唐越指尖轻敲方向盘沉吟:“明目张胆等着,倒是比预想的更有底气。”
黑色越野车碾碎夜色,直奔城郊。
白月别墅穹顶吊灯将水晶光影泼在环形餐桌上,十二道鎏金瓷盘盛着珍馐。
郑源摩挲着黄花梨太师椅扶手,暗纹唐装衬得金丝眼镜后的目光愈发幽深。
身侧立着个麻布长衫的平头汉子,正是白日里开车的司机。
“十一点五十二分。”
平头汉子瞥了眼腕表:“您当真信那毛头小子会来?”
郑源右眼突然痉挛般抽动,水晶吊灯在镜片上炸开细碎寒芒:“当年我押中稀土矿脉……”
话音未落,玄关处羊脂玉珠帘清脆作响。
白衣青年信手拨开垂帘,月光顺着挺括的肩线流淌,惊起满室烛火摇曳。
郑源瞳孔骤然收缩——青年落座时带起的微风,竟让三米外的餐布流苏整齐倒向同一个方向。

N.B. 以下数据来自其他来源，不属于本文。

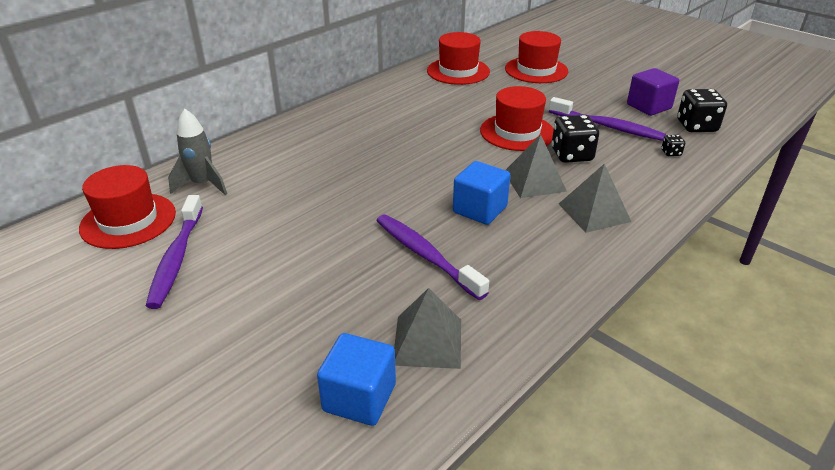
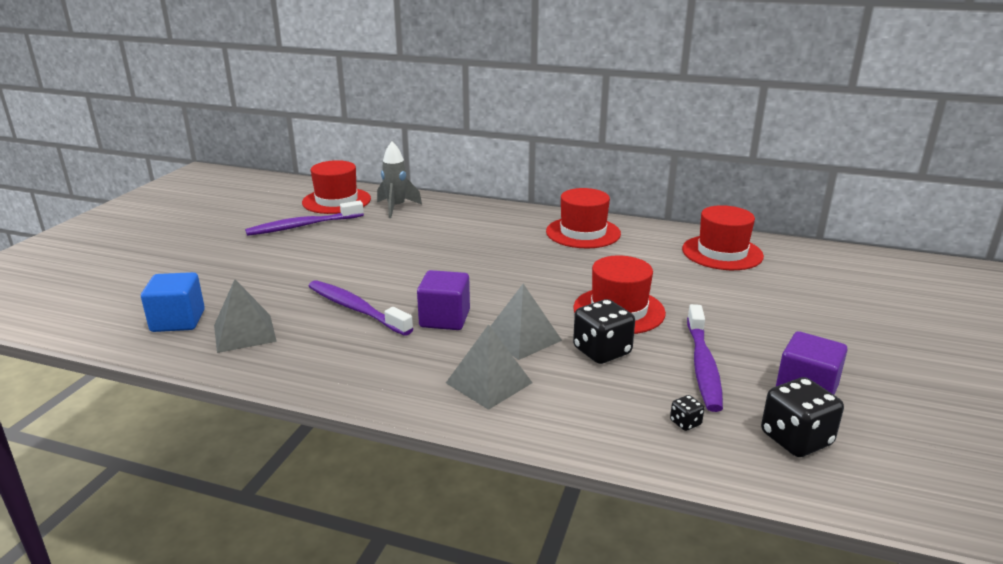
camera: 65 degrees right, 10 degrees down
purple toothbrush [376,214,489,300] -> purple toothbrush turned 75 degrees counterclockwise [308,280,413,336]
blue cube [453,161,511,225] -> purple cube [417,270,470,330]
red hat [505,31,568,83] -> red hat moved to [546,188,621,248]

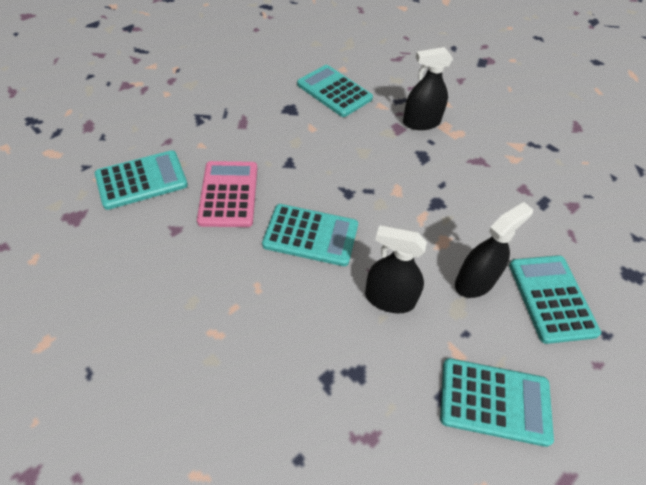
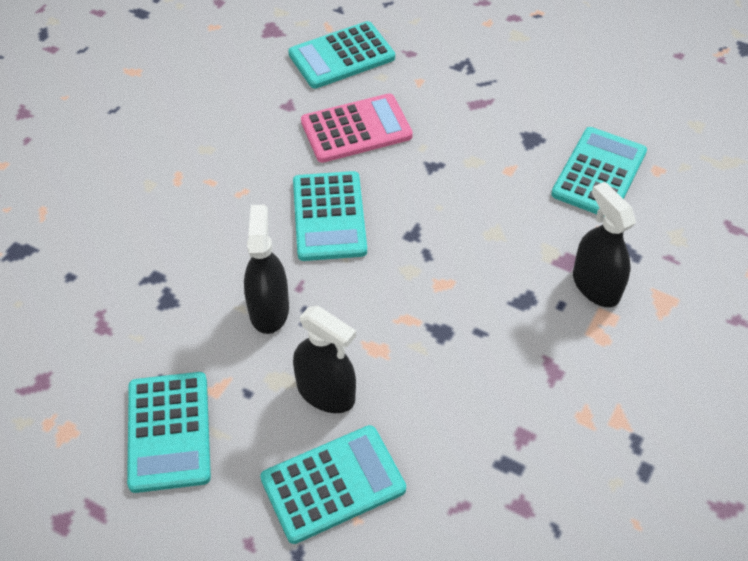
camera: 75 degrees right, 0 degrees up
turquoise calculator [95,150,188,210] -> turquoise calculator turned 105 degrees clockwise [288,21,395,89]

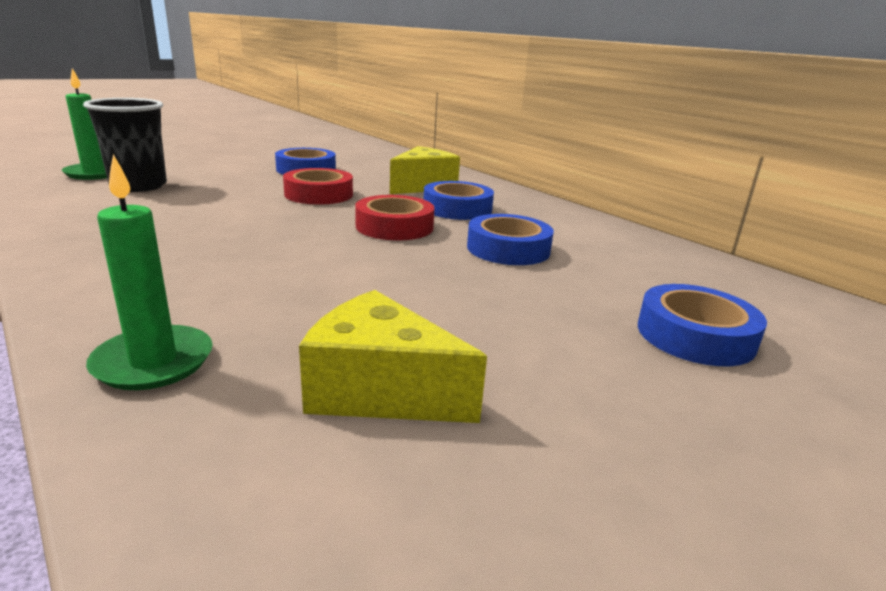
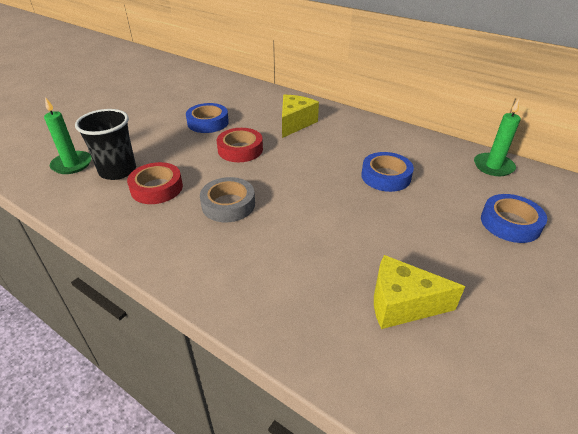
camera: 15 degrees left, 15 degrees up
green candle [86,154,213,390] -> green candle moved to [474,99,521,176]
red tape [355,195,434,240] -> red tape moved to [127,162,183,204]
blue tape [424,181,494,220] -> none
none -> grey tape [200,177,255,222]

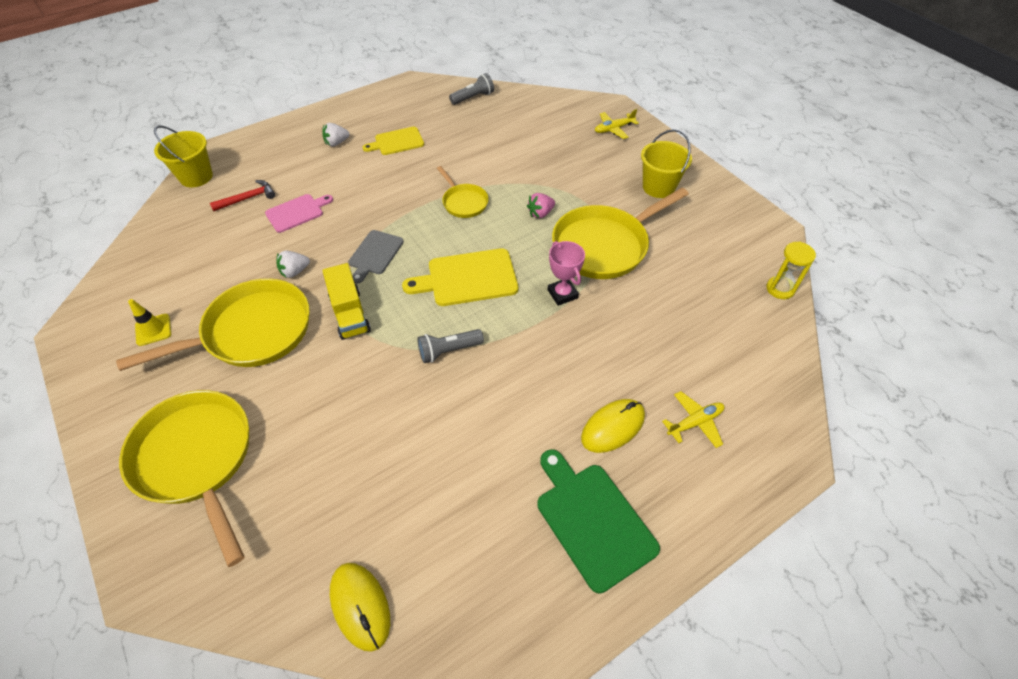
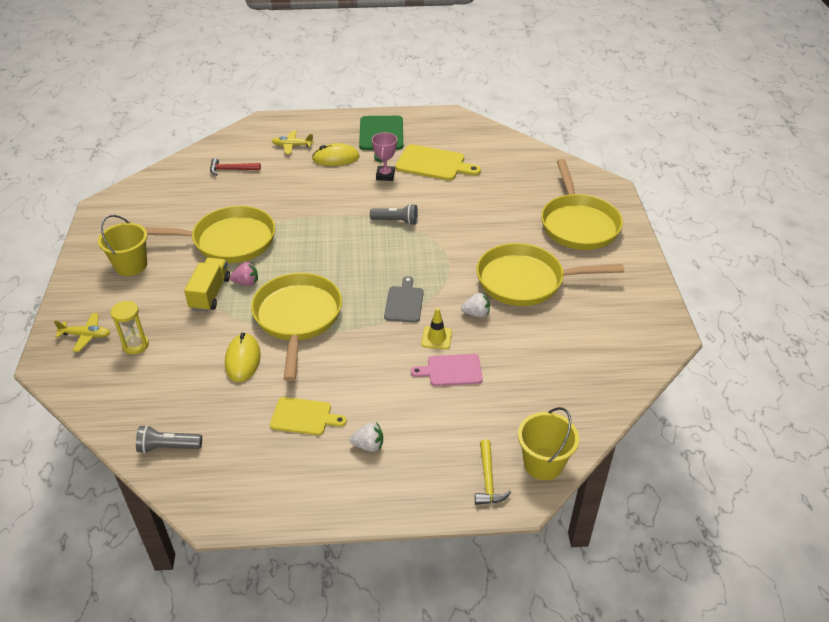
camera: 150 degrees left, 10 degrees down
yellow traffic cone [128,299,171,346] -> yellow traffic cone moved to [421,308,452,349]
red hammer [210,180,275,211] -> red hammer moved to [210,158,261,176]
yellow truck [322,263,371,340] -> yellow truck moved to [184,258,230,312]
yellow mouse [330,563,390,652] -> yellow mouse moved to [225,333,261,382]
grey cutting board [348,230,404,284] -> grey cutting board turned 45 degrees counterclockwise [384,276,424,323]
yellow cutting board [402,248,518,306] -> yellow cutting board moved to [395,144,481,181]
yellow pan [437,166,489,218] -> yellow pan [251,273,342,381], size x1.94
pink trophy [548,241,585,306] -> pink trophy moved to [372,132,397,181]
yellow hourglass [766,241,816,299] -> yellow hourglass moved to [111,301,149,354]
none -> yellow hammer [475,439,511,505]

更诡异的是那张脸,分明陌生,却在记忆深处激起细微波澜。
象牙筷轻叩青瓷的脆响中,水晶虾仁已少了三颗。
郑源喉结滚动咽下惊疑,指节轻叩桌面:“能两招放倒纪宗师的,果然非同凡响。”
唐越舀起一勺蟹黄豆腐,热气模糊了眉眼:“郑总摆了鸿门宴,不该只是夸人吧?”
檀木屏风后忽然香风袭人。
十位佳人捧着哑光金属箱款步而出,当先三位赫然是荧幕上炙手可热的女星。
真丝旗袍勾勒的曲线在暖光里流动,开锁声此起彼伏。
咔嗒声接连响起,箱盖翻起刹那,满室烛火都被映成灿金。
檀木茶案上堆满各色珍宝,金条在灯光下泛着冷光,翡翠镯子旁散落着古画卷轴。
郑源将鎏金匣子推向对面:“小兄弟,李建财的事我替他赔罪。若从前有得罪之处……”
话音未落,金属撞击声突兀响起。